Consider now a plane being in front of a square, [fig. 34]. The square can turn about any point in the plane—say the point A. But it cannot turn about a line, as AB. For, in order to turn about the line AB, the square must leave the plane and move in the third dimension. This motion is out of his range of observation, and is therefore, except for a process of reasoning, inconceivable to him.

Rotation will therefore be to him rotation about a point. Rotation about a line will be inconceivable to him.
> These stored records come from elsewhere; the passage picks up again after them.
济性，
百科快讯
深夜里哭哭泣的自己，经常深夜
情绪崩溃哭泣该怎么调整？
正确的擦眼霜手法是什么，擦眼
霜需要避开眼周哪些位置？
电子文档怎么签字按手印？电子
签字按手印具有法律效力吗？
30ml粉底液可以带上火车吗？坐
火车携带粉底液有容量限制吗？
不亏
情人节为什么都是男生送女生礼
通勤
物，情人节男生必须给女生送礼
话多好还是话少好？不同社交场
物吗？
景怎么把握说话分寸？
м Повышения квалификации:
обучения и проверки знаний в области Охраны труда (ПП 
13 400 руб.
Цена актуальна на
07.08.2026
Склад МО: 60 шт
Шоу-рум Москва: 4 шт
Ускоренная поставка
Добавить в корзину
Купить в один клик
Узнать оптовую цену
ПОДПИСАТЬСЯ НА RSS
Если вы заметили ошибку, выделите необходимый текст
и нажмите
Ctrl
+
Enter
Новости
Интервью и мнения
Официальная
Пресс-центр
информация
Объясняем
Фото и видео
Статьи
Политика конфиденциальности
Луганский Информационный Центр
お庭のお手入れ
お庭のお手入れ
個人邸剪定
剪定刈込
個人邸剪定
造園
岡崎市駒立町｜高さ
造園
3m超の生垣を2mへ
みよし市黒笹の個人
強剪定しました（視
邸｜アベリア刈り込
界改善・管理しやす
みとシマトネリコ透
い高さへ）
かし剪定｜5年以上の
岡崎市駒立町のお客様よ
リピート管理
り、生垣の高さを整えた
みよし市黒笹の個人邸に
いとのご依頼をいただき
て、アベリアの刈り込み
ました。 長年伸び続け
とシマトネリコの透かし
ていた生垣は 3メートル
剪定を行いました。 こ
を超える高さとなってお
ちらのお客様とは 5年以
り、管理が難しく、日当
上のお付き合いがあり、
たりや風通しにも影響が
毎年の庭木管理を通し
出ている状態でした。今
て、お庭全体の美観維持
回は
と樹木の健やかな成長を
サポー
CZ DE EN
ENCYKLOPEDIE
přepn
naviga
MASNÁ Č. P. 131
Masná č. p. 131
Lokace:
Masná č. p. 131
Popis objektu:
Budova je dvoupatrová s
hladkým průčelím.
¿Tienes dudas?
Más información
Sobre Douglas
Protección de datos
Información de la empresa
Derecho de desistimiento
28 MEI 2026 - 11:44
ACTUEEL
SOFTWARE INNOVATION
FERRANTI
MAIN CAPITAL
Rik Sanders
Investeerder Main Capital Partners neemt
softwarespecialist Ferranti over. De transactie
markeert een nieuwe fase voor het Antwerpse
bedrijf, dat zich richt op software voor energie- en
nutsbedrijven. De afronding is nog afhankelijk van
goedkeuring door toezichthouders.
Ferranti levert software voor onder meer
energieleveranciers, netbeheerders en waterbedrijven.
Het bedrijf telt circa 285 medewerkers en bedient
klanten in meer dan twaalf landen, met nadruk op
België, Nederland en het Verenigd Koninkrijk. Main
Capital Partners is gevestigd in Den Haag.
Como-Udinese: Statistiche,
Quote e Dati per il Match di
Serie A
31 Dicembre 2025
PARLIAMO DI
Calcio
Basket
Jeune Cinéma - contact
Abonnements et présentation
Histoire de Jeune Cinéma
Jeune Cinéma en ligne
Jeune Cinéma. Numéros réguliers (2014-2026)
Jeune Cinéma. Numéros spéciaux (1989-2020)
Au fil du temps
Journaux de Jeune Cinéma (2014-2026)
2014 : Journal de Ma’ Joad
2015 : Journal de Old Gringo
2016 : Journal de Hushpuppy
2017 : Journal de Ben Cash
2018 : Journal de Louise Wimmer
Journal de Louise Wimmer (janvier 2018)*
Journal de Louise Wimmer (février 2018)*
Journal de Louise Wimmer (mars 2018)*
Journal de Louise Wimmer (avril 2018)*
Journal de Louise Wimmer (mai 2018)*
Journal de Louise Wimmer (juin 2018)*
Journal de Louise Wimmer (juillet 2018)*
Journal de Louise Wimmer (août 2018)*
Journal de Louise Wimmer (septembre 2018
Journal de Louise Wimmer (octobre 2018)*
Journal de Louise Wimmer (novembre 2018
The result of rotation about a line he can apprehend. He can see the first and last positions occupied in a half-revolution about the line AC. The result of such a half revolution is to place the square ABCD on the left hand instead of on the right hand of the line AC. It would correspond to a pulling of the whole body ABCD through the line AC, or to the production of a solid body which was the exact reflection of it in the line AC. It would be as if the square ABCD turned into its image, the line AB acting as a mirror. Such a reversal of the positions of the parts of the square would be impossible in his space. The occurrence of it would be a proof of the existence of a higher dimensionality.

Fig. 35.

Let him now, adopting the conception of a three-dimensional body as a series of sections lying, each removed a little farther than the preceding one, in direction at right angles to his plane, regard a cube, [fig. 36], as a series of sections, each like the square which forms its base, all rigidly connected together.

If now he turns the square about the point A in the plane of xy, each parallel section turns with the square he moves. In each of the sections there is a point at rest, that vertically over A. Hence he would conclude that in the turning of a three-dimensional body there is one line which is at rest. That is a three-dimensional turning in a turning about a line.

In a similar way let us regard ourselves as limited to a three-dimensional world by a physical condition. Let us imagine that there is a direction at right angles to every direction in which we can move, and that we are prevented from passing in this direction by a vast solid, that against which in every movement we make we slip as the plane being slips against his plane sheet.

We can then consider a four-dimensional body as consisting of a series of sections, each parallel to our space, and each a little farther off than the preceding on the unknown dimension.